President Bola Tinubu has ordered the Ministry of Agriculture and Food Security to release 42,000 metric tons of maize, millet, and other essential commodities from strategic reserves to alleviate the escalating food prices gripping the nation.
The directive was announced by the Minister of Information and National Orientation, Mohammed Idris, following a meeting of the Presidential Committee on Emergency Food Intervention held at the State House in Abuja on Thursday.
Idris disclosed that the Rice Millers Association of Nigeria has pledged to contribute 60,000 metric tons of rice to the market, bolstering efforts to enhance food accessibility for Nigerians.
“The first one is that the Ministry of Agriculture and Food Security has been directed to release about 42,000 metric tons of maize, millet, garri, and other commodities in their strategic reserve so that these items will be made available to Nigerians; 42,000 metric tons immediately,” he told reporters.
“The second one is that we have held meetings with the Rice Millers Association of Nigeria.
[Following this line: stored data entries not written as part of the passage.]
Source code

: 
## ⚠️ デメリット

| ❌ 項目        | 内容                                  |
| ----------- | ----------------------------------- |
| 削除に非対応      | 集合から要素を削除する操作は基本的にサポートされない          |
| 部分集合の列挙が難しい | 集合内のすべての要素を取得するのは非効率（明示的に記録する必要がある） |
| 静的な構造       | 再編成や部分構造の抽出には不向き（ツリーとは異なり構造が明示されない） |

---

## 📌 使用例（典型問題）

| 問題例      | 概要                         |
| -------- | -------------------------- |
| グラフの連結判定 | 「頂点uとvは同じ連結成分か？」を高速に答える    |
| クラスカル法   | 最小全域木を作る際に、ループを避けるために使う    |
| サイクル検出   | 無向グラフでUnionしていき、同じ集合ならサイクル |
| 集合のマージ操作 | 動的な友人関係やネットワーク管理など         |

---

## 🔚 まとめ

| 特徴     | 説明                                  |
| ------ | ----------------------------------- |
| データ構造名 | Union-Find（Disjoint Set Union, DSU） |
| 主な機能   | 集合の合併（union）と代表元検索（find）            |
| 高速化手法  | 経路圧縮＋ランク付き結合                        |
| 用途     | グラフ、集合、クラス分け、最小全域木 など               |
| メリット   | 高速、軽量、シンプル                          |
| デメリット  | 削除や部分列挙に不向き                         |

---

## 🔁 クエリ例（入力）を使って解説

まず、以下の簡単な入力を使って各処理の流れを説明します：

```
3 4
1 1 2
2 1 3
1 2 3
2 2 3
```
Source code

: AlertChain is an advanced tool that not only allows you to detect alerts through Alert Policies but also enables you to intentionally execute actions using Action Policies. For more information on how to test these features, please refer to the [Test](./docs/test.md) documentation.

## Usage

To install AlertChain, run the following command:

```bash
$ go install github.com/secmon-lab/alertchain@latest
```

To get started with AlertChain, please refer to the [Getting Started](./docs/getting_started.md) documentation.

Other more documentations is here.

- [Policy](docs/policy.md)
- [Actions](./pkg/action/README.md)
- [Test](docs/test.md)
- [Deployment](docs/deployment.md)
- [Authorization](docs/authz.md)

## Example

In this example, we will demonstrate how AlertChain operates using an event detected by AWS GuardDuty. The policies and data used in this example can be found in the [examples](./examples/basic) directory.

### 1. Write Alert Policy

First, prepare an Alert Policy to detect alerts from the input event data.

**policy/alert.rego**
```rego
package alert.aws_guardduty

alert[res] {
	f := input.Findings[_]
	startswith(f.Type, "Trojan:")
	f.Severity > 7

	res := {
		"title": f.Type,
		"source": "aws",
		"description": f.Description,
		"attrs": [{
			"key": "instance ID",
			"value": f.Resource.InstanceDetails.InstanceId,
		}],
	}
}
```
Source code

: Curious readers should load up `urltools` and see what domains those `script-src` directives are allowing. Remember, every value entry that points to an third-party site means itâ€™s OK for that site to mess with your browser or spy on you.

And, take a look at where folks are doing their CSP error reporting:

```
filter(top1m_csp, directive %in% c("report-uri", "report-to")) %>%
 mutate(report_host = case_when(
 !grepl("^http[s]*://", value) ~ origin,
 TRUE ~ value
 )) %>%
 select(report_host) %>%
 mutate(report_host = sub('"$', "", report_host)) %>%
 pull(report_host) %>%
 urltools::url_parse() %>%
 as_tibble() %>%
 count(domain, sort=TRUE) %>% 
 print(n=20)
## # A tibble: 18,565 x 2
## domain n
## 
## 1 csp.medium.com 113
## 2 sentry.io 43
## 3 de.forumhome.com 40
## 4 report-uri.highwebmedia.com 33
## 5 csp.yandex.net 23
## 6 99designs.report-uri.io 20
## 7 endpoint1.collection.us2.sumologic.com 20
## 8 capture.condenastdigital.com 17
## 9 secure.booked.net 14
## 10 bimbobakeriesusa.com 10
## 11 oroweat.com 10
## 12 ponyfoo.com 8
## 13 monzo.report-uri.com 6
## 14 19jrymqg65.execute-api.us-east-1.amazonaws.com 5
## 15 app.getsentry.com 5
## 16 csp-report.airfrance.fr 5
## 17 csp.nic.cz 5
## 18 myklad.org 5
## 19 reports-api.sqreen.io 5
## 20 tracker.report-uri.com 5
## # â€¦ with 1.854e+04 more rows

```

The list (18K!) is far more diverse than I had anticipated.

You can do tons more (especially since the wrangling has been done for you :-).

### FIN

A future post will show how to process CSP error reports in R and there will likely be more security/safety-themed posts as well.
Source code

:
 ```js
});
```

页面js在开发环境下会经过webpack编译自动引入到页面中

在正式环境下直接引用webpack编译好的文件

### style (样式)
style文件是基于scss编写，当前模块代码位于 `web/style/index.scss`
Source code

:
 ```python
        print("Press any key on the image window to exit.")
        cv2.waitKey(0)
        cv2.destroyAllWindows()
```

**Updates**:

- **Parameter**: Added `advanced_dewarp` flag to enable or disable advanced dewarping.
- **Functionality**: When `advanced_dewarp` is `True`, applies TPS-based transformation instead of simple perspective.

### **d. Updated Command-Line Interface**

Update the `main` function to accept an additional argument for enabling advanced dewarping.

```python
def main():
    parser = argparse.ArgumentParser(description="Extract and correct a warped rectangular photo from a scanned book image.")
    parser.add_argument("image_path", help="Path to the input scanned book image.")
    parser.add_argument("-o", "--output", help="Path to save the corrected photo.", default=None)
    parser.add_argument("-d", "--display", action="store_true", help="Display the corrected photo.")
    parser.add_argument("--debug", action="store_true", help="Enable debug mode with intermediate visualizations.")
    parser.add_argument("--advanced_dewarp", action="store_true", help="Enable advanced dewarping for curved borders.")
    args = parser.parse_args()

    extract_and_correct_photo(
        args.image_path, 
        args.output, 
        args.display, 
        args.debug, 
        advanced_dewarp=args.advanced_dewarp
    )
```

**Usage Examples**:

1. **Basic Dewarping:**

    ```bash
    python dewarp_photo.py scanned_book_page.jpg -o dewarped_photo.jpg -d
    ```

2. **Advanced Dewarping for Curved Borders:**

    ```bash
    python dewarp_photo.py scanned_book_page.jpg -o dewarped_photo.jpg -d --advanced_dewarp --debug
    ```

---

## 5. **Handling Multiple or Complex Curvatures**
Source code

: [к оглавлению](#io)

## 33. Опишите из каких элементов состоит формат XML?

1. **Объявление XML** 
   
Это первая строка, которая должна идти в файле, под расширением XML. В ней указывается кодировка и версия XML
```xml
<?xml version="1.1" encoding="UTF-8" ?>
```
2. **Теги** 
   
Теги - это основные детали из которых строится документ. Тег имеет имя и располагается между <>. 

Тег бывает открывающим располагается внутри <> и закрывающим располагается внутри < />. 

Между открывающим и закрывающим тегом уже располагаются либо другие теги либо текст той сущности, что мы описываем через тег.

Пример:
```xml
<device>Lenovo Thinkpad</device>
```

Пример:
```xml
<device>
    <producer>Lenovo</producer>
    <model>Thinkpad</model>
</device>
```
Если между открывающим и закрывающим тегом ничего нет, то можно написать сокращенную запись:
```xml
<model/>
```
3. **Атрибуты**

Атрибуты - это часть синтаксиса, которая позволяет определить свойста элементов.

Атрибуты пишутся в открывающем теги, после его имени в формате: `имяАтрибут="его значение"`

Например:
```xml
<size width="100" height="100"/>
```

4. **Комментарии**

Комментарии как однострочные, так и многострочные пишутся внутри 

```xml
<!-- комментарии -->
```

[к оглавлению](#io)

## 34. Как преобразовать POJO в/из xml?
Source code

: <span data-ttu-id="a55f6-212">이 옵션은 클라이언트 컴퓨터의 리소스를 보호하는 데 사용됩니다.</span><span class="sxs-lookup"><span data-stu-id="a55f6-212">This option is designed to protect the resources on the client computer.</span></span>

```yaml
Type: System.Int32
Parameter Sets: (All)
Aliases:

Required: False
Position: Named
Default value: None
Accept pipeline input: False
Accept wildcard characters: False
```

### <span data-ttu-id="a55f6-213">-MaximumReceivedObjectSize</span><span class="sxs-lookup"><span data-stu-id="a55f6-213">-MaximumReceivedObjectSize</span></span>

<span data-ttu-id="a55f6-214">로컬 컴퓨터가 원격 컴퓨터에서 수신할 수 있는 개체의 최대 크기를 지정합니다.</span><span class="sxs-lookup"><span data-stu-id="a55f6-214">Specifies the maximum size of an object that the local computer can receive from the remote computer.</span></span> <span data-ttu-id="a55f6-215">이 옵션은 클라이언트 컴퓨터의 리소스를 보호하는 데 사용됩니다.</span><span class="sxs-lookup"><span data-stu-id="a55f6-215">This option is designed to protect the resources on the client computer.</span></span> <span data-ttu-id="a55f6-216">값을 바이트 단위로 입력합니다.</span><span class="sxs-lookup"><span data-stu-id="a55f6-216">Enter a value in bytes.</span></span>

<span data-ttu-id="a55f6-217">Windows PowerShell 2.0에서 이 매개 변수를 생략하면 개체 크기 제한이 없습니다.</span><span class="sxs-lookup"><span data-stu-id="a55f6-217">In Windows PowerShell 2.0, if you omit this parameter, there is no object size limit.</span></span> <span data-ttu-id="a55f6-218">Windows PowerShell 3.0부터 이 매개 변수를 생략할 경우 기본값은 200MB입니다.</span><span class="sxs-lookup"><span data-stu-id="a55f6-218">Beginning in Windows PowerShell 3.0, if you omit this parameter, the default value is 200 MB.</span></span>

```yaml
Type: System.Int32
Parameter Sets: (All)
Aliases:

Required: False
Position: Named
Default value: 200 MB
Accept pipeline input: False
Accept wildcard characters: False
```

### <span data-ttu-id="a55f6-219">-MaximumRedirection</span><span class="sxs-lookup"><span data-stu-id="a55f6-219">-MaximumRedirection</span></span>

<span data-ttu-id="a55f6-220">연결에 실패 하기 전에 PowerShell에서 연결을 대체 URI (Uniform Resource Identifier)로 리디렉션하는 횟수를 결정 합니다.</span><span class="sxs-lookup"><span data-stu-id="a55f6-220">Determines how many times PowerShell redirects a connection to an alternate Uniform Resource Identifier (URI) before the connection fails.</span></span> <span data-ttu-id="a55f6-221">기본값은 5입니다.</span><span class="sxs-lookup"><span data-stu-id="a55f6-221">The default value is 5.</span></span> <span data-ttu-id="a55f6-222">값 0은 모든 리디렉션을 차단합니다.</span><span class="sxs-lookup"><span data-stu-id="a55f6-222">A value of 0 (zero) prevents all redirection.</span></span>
Those who are responsible for producing this rice and we have asked them to open up their stores.
“They’ve told us that they can guarantee about 60,000 metric tons of rice. They will make that available to Nigerians; to bring out to the market to make food available.”
He also said there is an option of importing these grains “if it becomes absolutely necessary, as an interim measure”.
The announcement coincides on same day that the Speaker of the House of Representatives Tajudeen Abbas’s appeal to Nigerians to endure the economic strains, empathizing with their plight amid surging living costs.
The Speaker adds to the growing list of government officials who have repeatedly urged Nigerians to be patient over the reforms which Tinubu says will bring in more foreign investment to Africa’s largest economy.
But the short-term impact is hitting Nigerians hard: Inflation was at 28.92 percent in December, with food costs at 33.93 percent, according to the National Bureau of Statistics (NBS).
The swift depreciation of the naira against the US dollar shows the economic turbulence, with the local currency plummeting from 450 to 1,400 against the greenback following the government’s transition from a multi-tier exchange rate system to a liberalized currency regime.